Setting up Scala for Spark App Development

by Ian Hellström (4 January 2016)

Apache Spark is a popular framework for distributed computing, both within and without the Hadoop ecosystem. Spark offers interactive shells for Scala as well as Python. Applications can be written in any language for which there is an API: Scala, Python, Java, or R. Since it can be daunting to set up your environment to begin developing applications, I have created a presentation that gets you up and running with Spark, Scala, sbt, and ScalaTest in (almost) no time.

You can access the presentation via Bitbucket. Navigation between the slides is done with the arrows on your keyboard, clicking with your mouse, or swiping with your finger. There is loads of additional information available to the ‘presenter’. You can enter presenter mode by hitting ‘p’ on the keyboard.

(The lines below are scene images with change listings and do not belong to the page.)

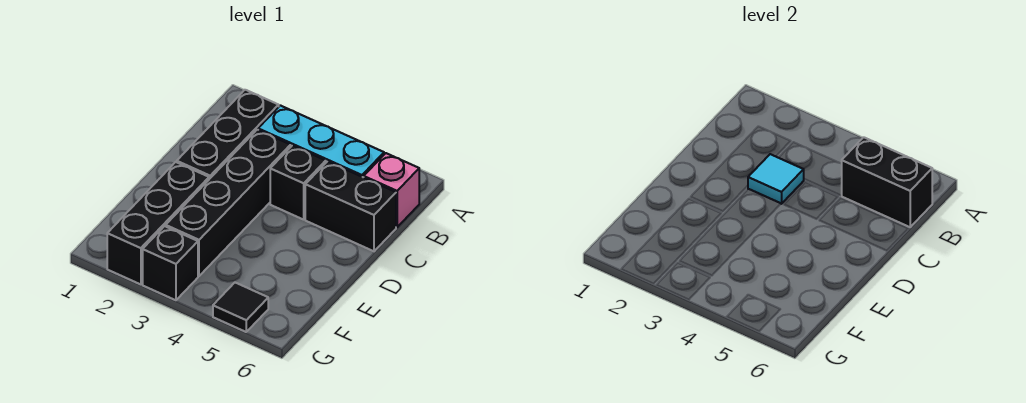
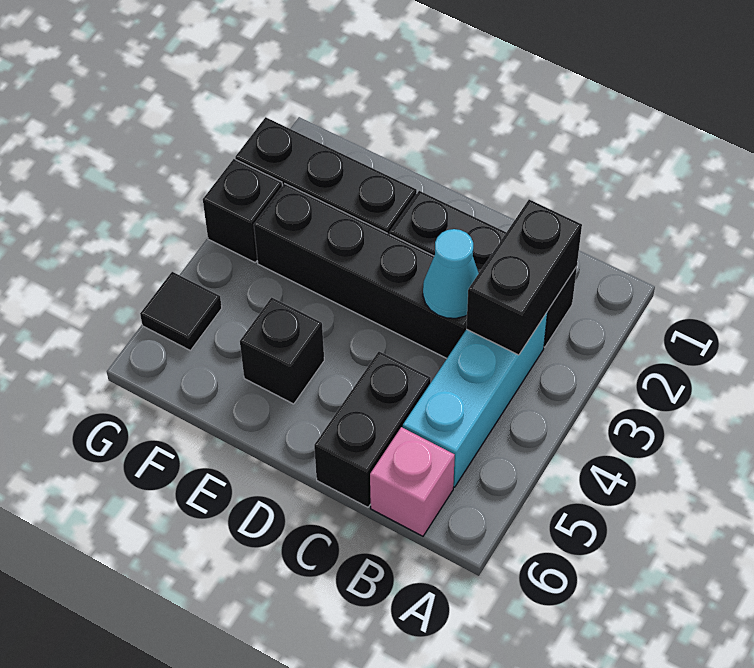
black 1x2 brick [842,137,932,227] -> black 1x2 brick moved to [466,200,582,355]
cyan 1x1 tile [748,154,804,204] -> cyan 1x1 cone [423,229,479,318]
black 1x1 brick [270,145,326,220] -> black 1x1 brick moved to [240,297,324,404]

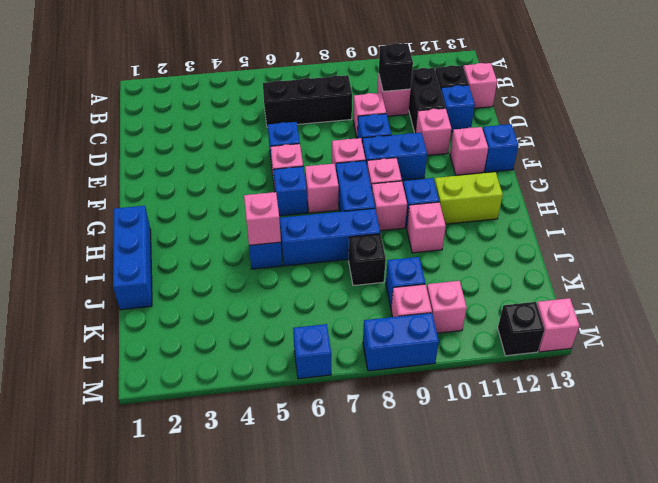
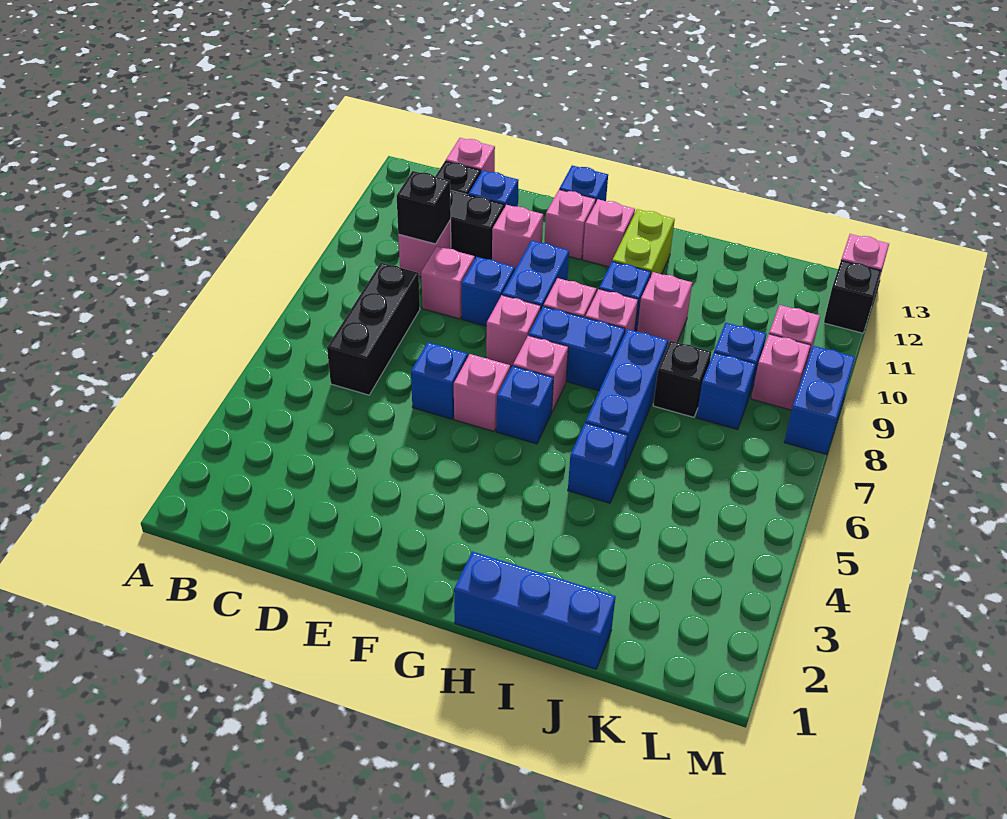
pink 1x1 brick [244,192,281,245] -> pink 1x1 brick moved to [583,199,635,267]
blue 1x1 brick [293,324,331,379] -> blue 1x1 brick moved to [696,352,756,430]

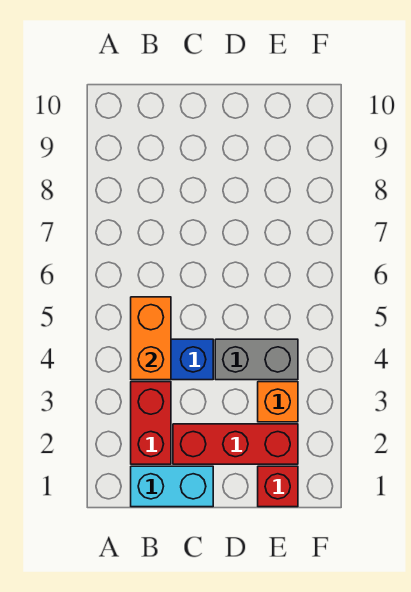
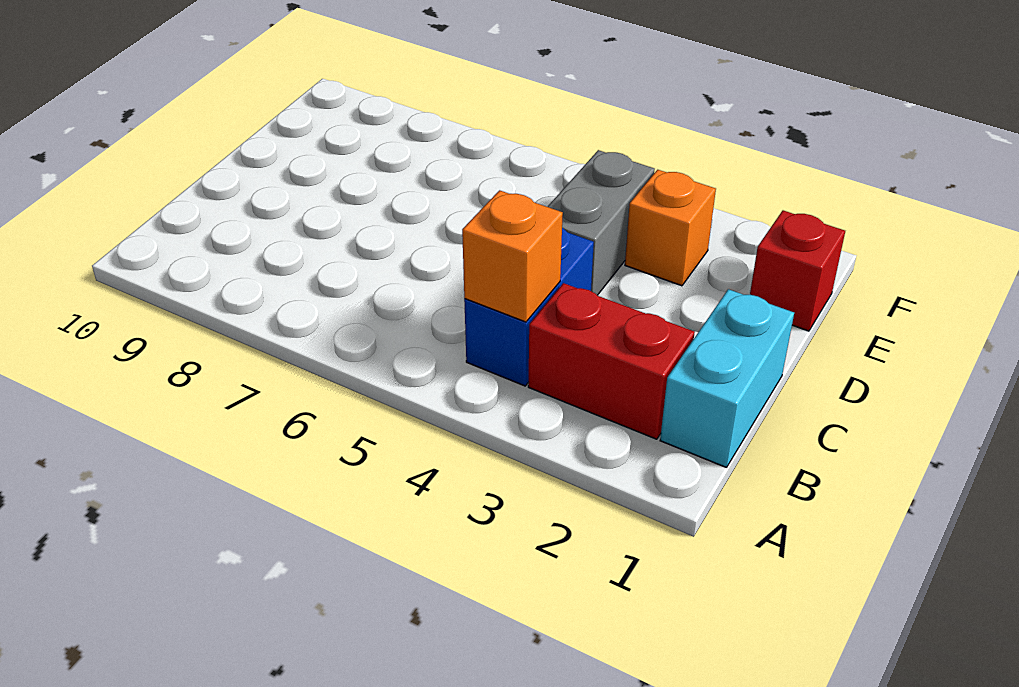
orange 1x2 brick [131,297,171,380] -> orange 1x1 brick [462,190,563,322]
red 1x3 brick [173,424,298,464] -> none

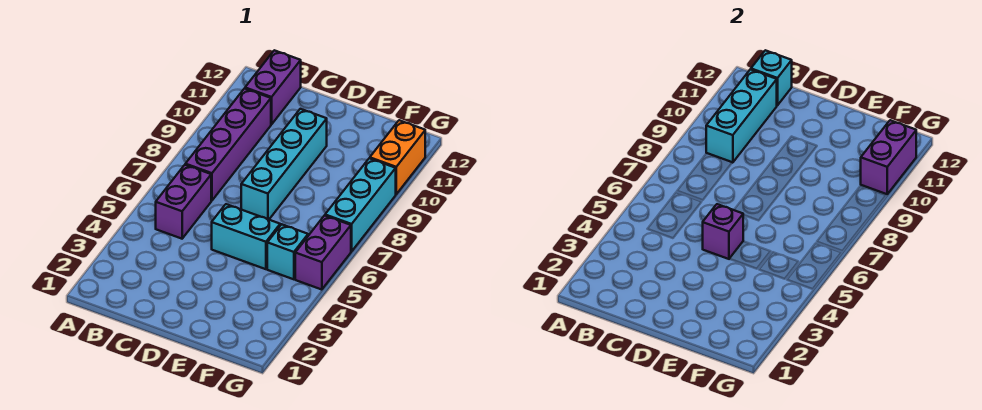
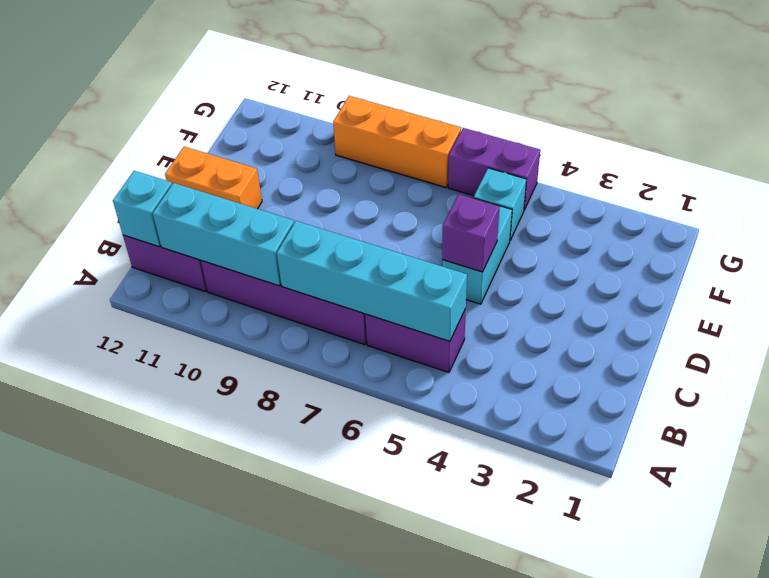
cyan 1x4 brick [241,109,327,220] -> cyan 1x4 brick moved to [277,221,467,341]
cyan 1x3 brick [325,158,396,251] -> orange 1x3 brick [333,96,461,187]
orange 1x2 brick [370,120,425,194] -> orange 1x2 brick moved to [165,147,262,209]
purple 1x2 brick [861,120,916,194] -> none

The presentation is built on top of remark.js and styled with an adaptation of the CSS template included in the overview presentation of the project. The style sheet (remarkjs.less) is available on Bitbucket. Thanks to Less you can easily modify it to suit your needs (e.g. use different colours). As always, attribution to the source (i.e. me) would be greatly appreciated, although I cannot stop you from putting your name on it and claiming it as your own work.

Remark.js allows you to create HTML presentations by means of Markdown. I have seen and made too many bad PowerPoint presentations, especially ones with code in them. Formatting is usually a pain, which is why I like the proposition of Markdown with a touch of CSS: separation of content and formatting, where the content is still very readable. Sure, LaTeX and its beamer class are acceptable too, but even as a long-time LaTeX user I’m still not sold on its user friendliness. There is also reveal.js, which looks amazing. However, I prefer Markdown instead of HTML.

One caveat with remark.js is that when you use ??? to separate slides from presenter notes: make sure there are no trailing spaces after the question marks, as that tends to mess up the formatting of the next slides.

That’s all, folks! I hope I could help you get your stuff up and running, so you can start building Spark applications.